» **YOUR ASSIGNMENT**
Answer these from the text about the Naples judge and the Camorra:
1. Lancuba is now the public prosecutor of which town?
2. Until what year was he a deputy prosecutor in Naples?
3. Who told magistrates that Lancuba was the judicial consultant to Carmine Alfieri?

In an infinitely less appealing cell of the jail in Bellizzi Irpino, in the remote Naples hinterland, one of Italy's public prosecutors - a profession that has produced the heroes of the political revolution - is desperately denying to three colleagues that he was the Camorra's Mr Fix-it who sorted out problems with the law in exchange for these rewards.

Dark, bespectacled Armando Cono Lancuba is the public prosecutor of Melfi but until 1990 he was a powerful deputy prosecutor in Naples, responsible for scrutinising the charges that came in and deciding whether to proceed.

'Lancuba was the judicial consultant to Carmine Alfieri (the top boss of the Camorra, the Naples mafia) and the stage-manager of all the proceedings against the organisation,' Pasquale Galasso, Alfieri's deputy-turned-pentito, has told magistrates. He allegedly 'adjusted' trials in the Camorra's favour and tipped it off as to which judges to bribe. Raffaele Cutolo, Naples's other big boss, recently added: 'Lancuba was my baby.'

The arrest of Mr Lancuba this week was only part of a new wave of scandals to break over Naples and expose scarcely-imaginable graft and the depths to which many of its apparently most respectable citizens - especially the judiciary - were prepared to sink.

» **PROVIDED INFORMATION**
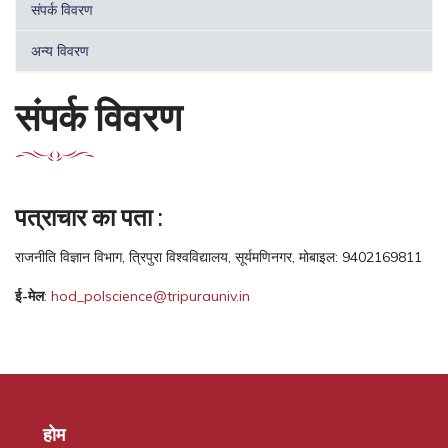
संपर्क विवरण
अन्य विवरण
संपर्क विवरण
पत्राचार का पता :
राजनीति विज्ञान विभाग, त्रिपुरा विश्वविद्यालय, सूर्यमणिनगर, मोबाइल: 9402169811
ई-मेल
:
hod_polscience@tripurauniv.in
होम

* * *

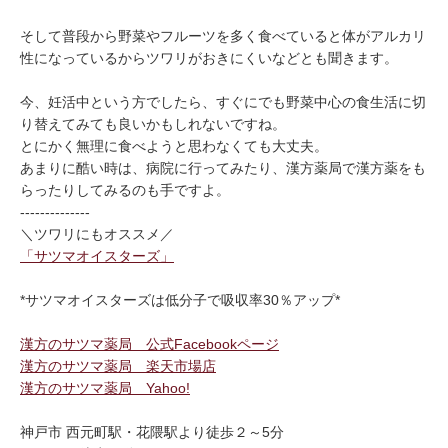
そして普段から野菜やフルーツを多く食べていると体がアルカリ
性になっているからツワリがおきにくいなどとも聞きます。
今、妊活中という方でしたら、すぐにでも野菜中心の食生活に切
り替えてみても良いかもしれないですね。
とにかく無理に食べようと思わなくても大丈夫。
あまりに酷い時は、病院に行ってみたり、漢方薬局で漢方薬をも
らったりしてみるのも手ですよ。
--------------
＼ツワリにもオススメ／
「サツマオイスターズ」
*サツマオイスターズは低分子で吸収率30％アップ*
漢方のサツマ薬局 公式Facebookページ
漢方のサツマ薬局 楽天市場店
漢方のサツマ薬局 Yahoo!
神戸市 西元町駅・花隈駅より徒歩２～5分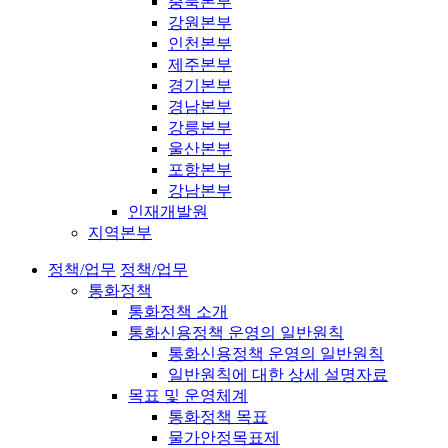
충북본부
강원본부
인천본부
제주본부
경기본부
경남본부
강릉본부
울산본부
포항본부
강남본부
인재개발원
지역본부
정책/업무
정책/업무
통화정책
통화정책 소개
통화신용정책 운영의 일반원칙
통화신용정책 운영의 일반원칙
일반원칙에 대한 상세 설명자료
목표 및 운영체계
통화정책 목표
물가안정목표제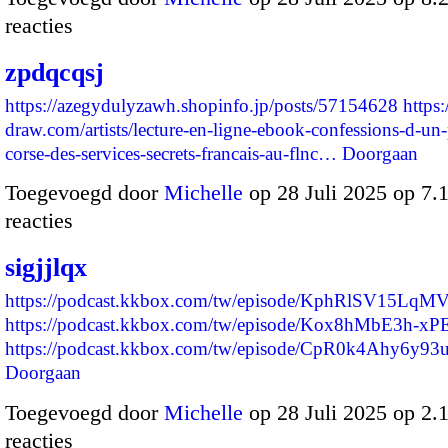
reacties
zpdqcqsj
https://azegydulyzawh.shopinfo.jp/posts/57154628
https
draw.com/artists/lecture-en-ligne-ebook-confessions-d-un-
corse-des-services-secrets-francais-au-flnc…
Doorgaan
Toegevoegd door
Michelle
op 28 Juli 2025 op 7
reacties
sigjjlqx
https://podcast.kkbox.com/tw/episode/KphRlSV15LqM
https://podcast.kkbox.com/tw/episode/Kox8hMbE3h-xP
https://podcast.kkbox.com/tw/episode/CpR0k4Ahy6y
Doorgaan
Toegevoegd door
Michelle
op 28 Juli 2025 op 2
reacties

==

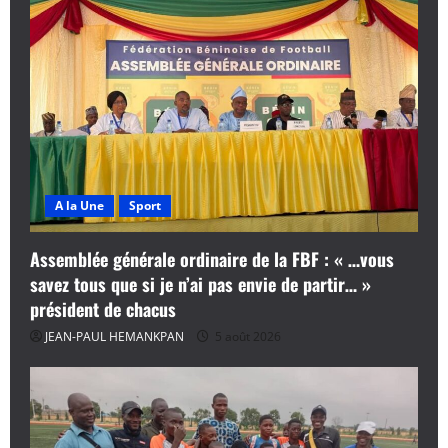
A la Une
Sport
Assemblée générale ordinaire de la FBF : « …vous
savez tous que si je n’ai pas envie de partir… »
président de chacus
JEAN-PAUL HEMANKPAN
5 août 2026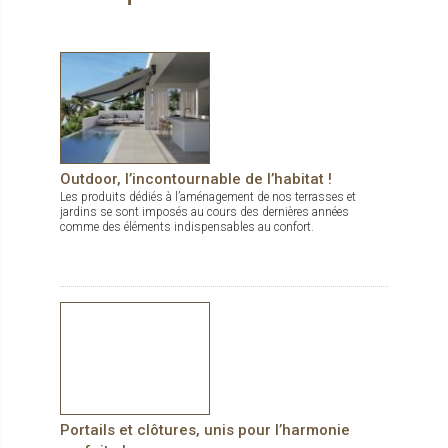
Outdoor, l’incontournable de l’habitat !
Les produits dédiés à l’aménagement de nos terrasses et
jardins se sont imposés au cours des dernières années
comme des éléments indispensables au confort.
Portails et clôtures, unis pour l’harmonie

» **SOLUTION TO THE PROBLEM**
1. Melfi
2. 1990
3. Pasquale Galasso